Je revois la tête de mon père gisant dans l'herbe et je me mets à trembler. Le couteau me glisse des mains et tombe à terre dans un grand bruit métallique.
Merle se penche et le ramasse pour moi.
- J'ai peur, dis-je. Papa, c'était le seul médecin du groupe, et je... J'étais rassurée de savoir qu'il serait là pour m'aider avec le bébé...
Je tends la main pour récupérer mon couteau, mais au lieu de me le donner, Merle le dépose sur le plan de travail. Je regarde ma main : je tremble encore. Il a peut-être raison, en fait.
Je porte ma main à mon visage et frotte mes yeux. Je sens à nouveau les larmes monter et ça m'exaspère d'avoir en permanence envie de pleurer.

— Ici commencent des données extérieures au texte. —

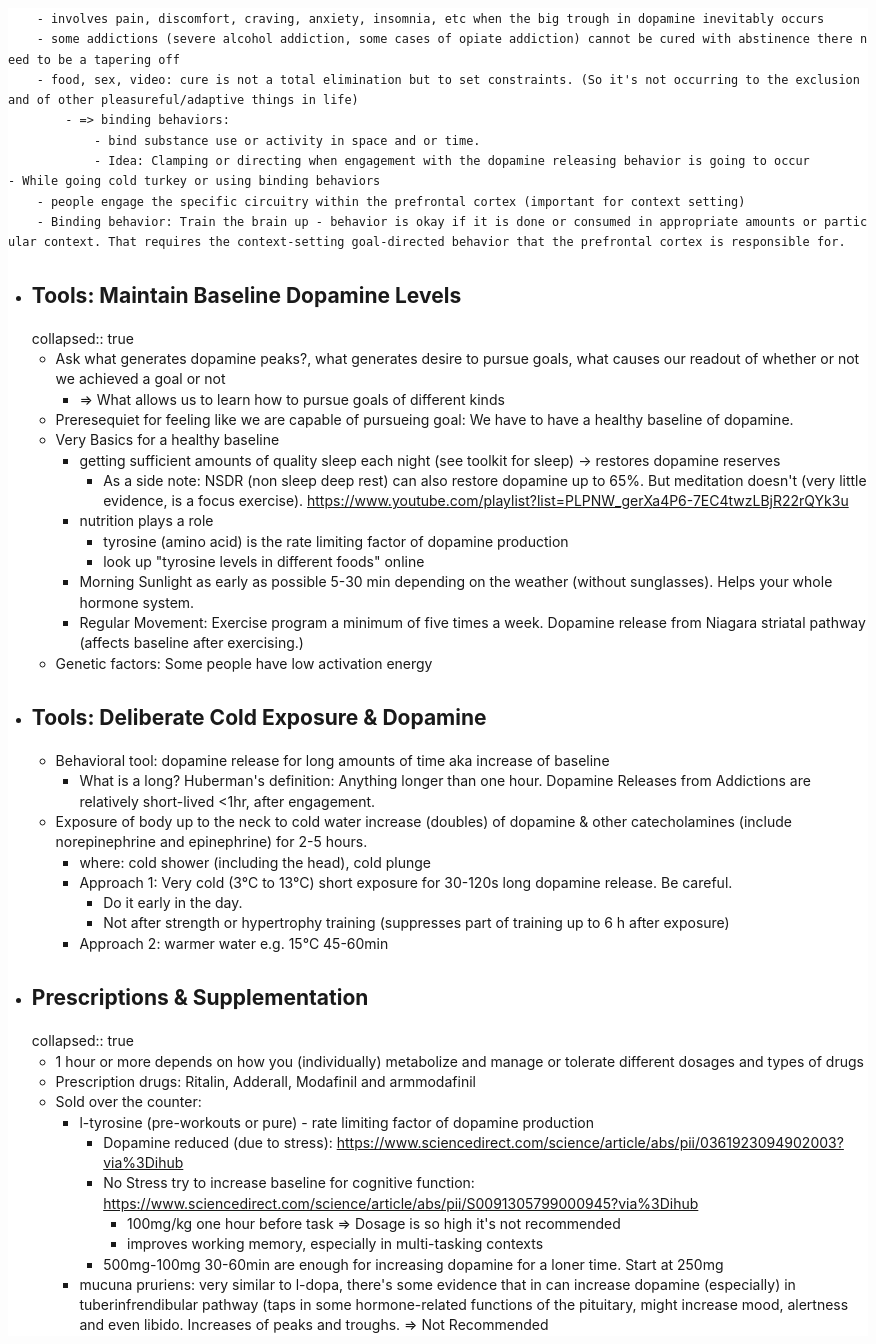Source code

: 		- involves pain, discomfort, craving, anxiety, insomnia, etc when the big trough in dopamine inevitably occurs
		- some addictions (severe alcohol addiction, some cases of opiate addiction) cannot be cured with abstinence there need to be a tapering off
		- food, sex, video: cure is not a total elimination but to set constraints. (So it's not occurring to the exclusion and of other pleasureful/adaptive things in life)
			- => binding behaviors:
				- bind substance use or activity in space and or time.
				- Idea: Clamping or directing when engagement with the dopamine releasing behavior is going to occur
	- While going cold turkey or using binding behaviors
		- people engage the specific circuitry within the prefrontal cortex (important for context setting)
		- Binding behavior: Train the brain up - behavior is okay if it is done or consumed in appropriate amounts or particular context. That requires the context-setting goal-directed behavior that the prefrontal cortex is responsible for.
- ## Tools: Maintain Baseline Dopamine Levels
  collapsed:: true
	- Ask what generates dopamine peaks?, what generates desire to pursue goals, what causes our readout of whether or not we achieved a goal or not
		- => What allows us to learn how to pursue goals of different kinds
	- Preresequiet for feeling like we are capable of pursueing goal: We have to have a healthy baseline of dopamine.
	- Very Basics for a healthy baseline
		- getting sufficient amounts of quality sleep each night (see toolkit for sleep) -> restores dopamine reserves
			- As a side note: NSDR (non sleep deep rest) can also restore dopamine up to 65%. But meditation doesn't (very little evidence, is a focus exercise). https://www.youtube.com/playlist?list=PLPNW_gerXa4P6-7EC4twzLBjR22rQYk3u
		- nutrition plays a role
			- tyrosine (amino acid) is the rate limiting factor of dopamine production
			- look up "tyrosine levels in different foods" online
		- Morning Sunlight as early as possible 5-30 min depending on the weather (without sunglasses). Helps your whole hormone system.
		- Regular Movement: Exercise program a minimum of five times a week. Dopamine release from Niagara striatal pathway (affects baseline after exercising.)
	- Genetic factors: Some people have low activation energy
- ## Tools: Deliberate Cold Exposure & Dopamine
	- Behavioral tool: dopamine release for long amounts of time aka increase of baseline
		- What is a long? Huberman's definition: Anything longer than one hour. Dopamine Releases from Addictions are relatively short-lived <1hr, after engagement.
	- Exposure of body up to the neck to cold water increase (doubles) of dopamine & other catecholamines (include norepinephrine and epinephrine) for 2-5 hours.
		- where: cold shower (including the head), cold plunge
		- Approach 1: Very cold (3°C to 13°C) short exposure for 30-120s long dopamine release. Be careful.
			- Do it early in the day.
			- Not after strength or hypertrophy training (suppresses part of training up to 6 h after exposure)
		- Approach 2: warmer water e.g. 15°C 45-60min
- ## Prescriptions & Supplementation
  collapsed:: true
	- 1 hour or more depends on how you (individually) metabolize and manage or tolerate different dosages and types of drugs
	- Prescription drugs: Ritalin, Adderall, Modafinil and armmodafinil
	- Sold over the counter:
		- l-tyrosine (pre-workouts or pure) - rate limiting factor of dopamine production
			- Dopamine reduced (due to stress): https://www.sciencedirect.com/science/article/abs/pii/0361923094902003?via%3Dihub
			- No Stress try to increase baseline for cognitive function: https://www.sciencedirect.com/science/article/abs/pii/S0091305799000945?via%3Dihub
				- 100mg/kg one hour before task => Dosage is so high it's not recommended
				- improves working memory, especially in multi-tasking contexts
			- 500mg-100mg 30-60min are enough for increasing dopamine for a loner time. Start at 250mg
		- mucuna pruriens: very similar to l-dopa, there's some evidence that in can increase dopamine (especially) in tuberinfrendibular pathway (taps in some hormone-related functions of the pituitary, might increase mood, alertness and even libido. Increases of peaks and troughs. => Not Recommended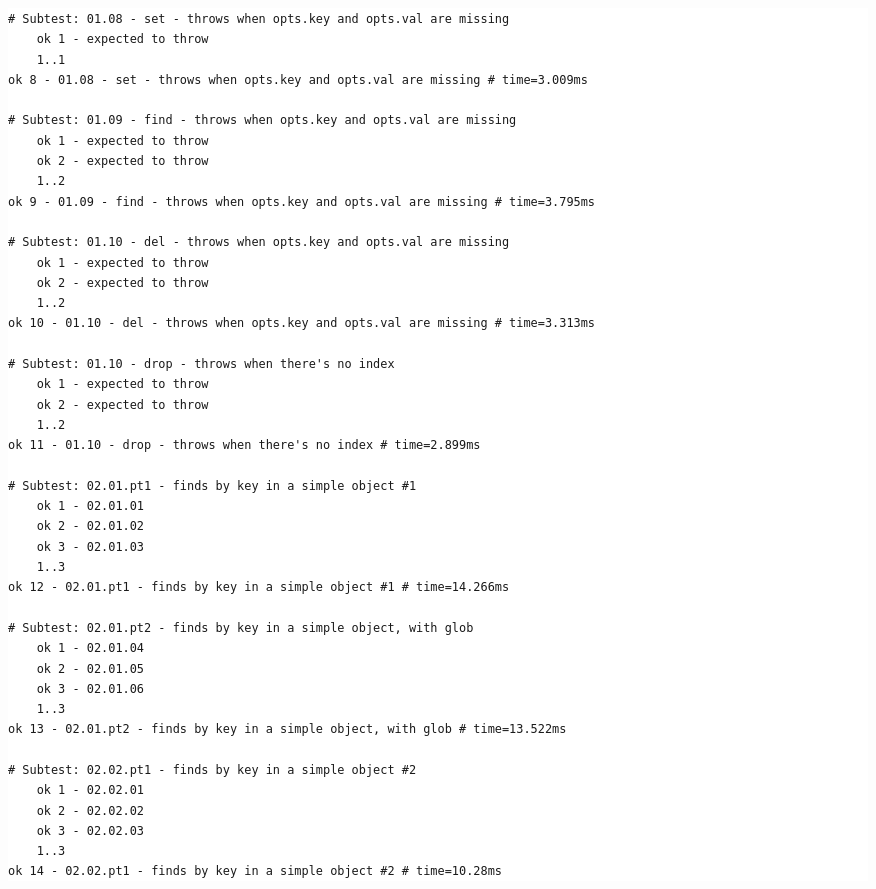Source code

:     # Subtest: 01.08 - set - throws when opts.key and opts.val are missing
        ok 1 - expected to throw
        1..1
    ok 8 - 01.08 - set - throws when opts.key and opts.val are missing # time=3.009ms
    
    # Subtest: 01.09 - find - throws when opts.key and opts.val are missing
        ok 1 - expected to throw
        ok 2 - expected to throw
        1..2
    ok 9 - 01.09 - find - throws when opts.key and opts.val are missing # time=3.795ms
    
    # Subtest: 01.10 - del - throws when opts.key and opts.val are missing
        ok 1 - expected to throw
        ok 2 - expected to throw
        1..2
    ok 10 - 01.10 - del - throws when opts.key and opts.val are missing # time=3.313ms
    
    # Subtest: 01.10 - drop - throws when there's no index
        ok 1 - expected to throw
        ok 2 - expected to throw
        1..2
    ok 11 - 01.10 - drop - throws when there's no index # time=2.899ms
    
    # Subtest: 02.01.pt1 - finds by key in a simple object #1
        ok 1 - 02.01.01
        ok 2 - 02.01.02
        ok 3 - 02.01.03
        1..3
    ok 12 - 02.01.pt1 - finds by key in a simple object #1 # time=14.266ms
    
    # Subtest: 02.01.pt2 - finds by key in a simple object, with glob
        ok 1 - 02.01.04
        ok 2 - 02.01.05
        ok 3 - 02.01.06
        1..3
    ok 13 - 02.01.pt2 - finds by key in a simple object, with glob # time=13.522ms
    
    # Subtest: 02.02.pt1 - finds by key in a simple object #2
        ok 1 - 02.02.01
        ok 2 - 02.02.02
        ok 3 - 02.02.03
        1..3
    ok 14 - 02.02.pt1 - finds by key in a simple object #2 # time=10.28ms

- Ça va aller, me rassure Merle. On trouvera un autre médecin d'ici là. Dans six mois, non seulement on aura retrouvé tout le groupe en vie, mais en plus, on se sera trouvé un super abri où aucun rôdeur pourra rentrer.

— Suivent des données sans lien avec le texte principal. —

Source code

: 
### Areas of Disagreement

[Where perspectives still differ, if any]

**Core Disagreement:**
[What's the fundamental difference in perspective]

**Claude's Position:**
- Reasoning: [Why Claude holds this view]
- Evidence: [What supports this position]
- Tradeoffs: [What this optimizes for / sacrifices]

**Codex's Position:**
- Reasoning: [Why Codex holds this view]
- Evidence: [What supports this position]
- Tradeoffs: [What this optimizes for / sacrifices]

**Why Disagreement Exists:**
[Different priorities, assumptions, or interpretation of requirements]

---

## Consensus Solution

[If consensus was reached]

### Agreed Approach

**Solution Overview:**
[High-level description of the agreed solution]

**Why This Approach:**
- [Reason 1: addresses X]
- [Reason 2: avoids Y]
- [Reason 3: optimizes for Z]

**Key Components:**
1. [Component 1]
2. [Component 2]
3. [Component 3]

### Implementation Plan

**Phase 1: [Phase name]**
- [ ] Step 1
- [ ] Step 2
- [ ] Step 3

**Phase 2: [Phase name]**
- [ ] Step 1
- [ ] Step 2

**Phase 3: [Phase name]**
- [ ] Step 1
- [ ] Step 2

Je souris. Une larme roule le long de ma joue et Merle lève le pouce et l'attrape avant qu'elle ne coule. Il me caresse doucement le visage et je revois en lui l'homme que j'aimais il y a peu de temps. L'homme que je n'ai en fait jamais cessé d'aimer.
Et quand il pose ses lèvres sur les miennes, j'oublie tout et me laisse sombrer dans son baiser.
...
Après m'être grossièrement lavée avec le peu d'eau ramenée par Daryl et Carol, je rejoins la chambre et découvre, surprise, Merle allongé sur le lit en train de feuilleter une BD.
Je m'approche de lui.
- C'est de l'espagnol, dis-je en riant, tu comprends quelque chose ?
- Absolument rien, dit-il avec un petit sourire.
Je m'allonge à côté de lui et pose ma tête sur son torse. Il dépose sa BD et me caresse les cheveux.
- Tu vas encore m'abandonner ? demande-je.
- Pourquoi je ferais ça ? me répond-il.
- Parce que tu l'as déjà fait ! Merle, je t'aime, et je... enfin je veux dire, tu es le père de mon enfant ! Et je crois que je ne pourrais pas survivre à ta perte encore une fois.
- Tu ne me perdras plus, dit-il.
- Plus jamais ?
- Plus jamais.
Je me retourne et l'embrasse sur la bouche. Ses lèvres sont douces et sa peau me manque. Je retire mon t-shirt, puis il retire le sien. Ça fait bien trop longtemps que je n'ai plus pu caresser son torse. Ses mains me massent le dos et je ferme les yeux pour savourer.
La nuit peut être longue, cette fois, je m'en fiche.